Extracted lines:
========================================================================

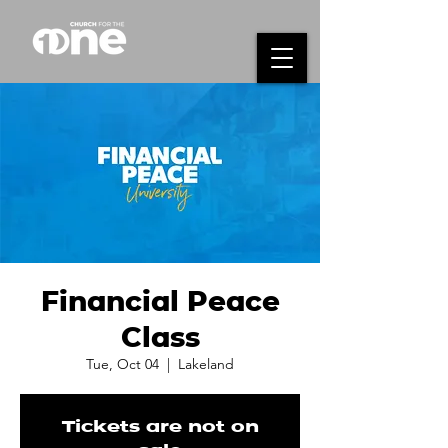
Financial Peace
Class
Tue, Oct 04
  |  
Lakeland
Tickets are not on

========================================================================

Copy every line above word for word, leaving out the pictures.

Financial Peace
Class
Tue, Oct 04
  |  
Lakeland
Tickets are not on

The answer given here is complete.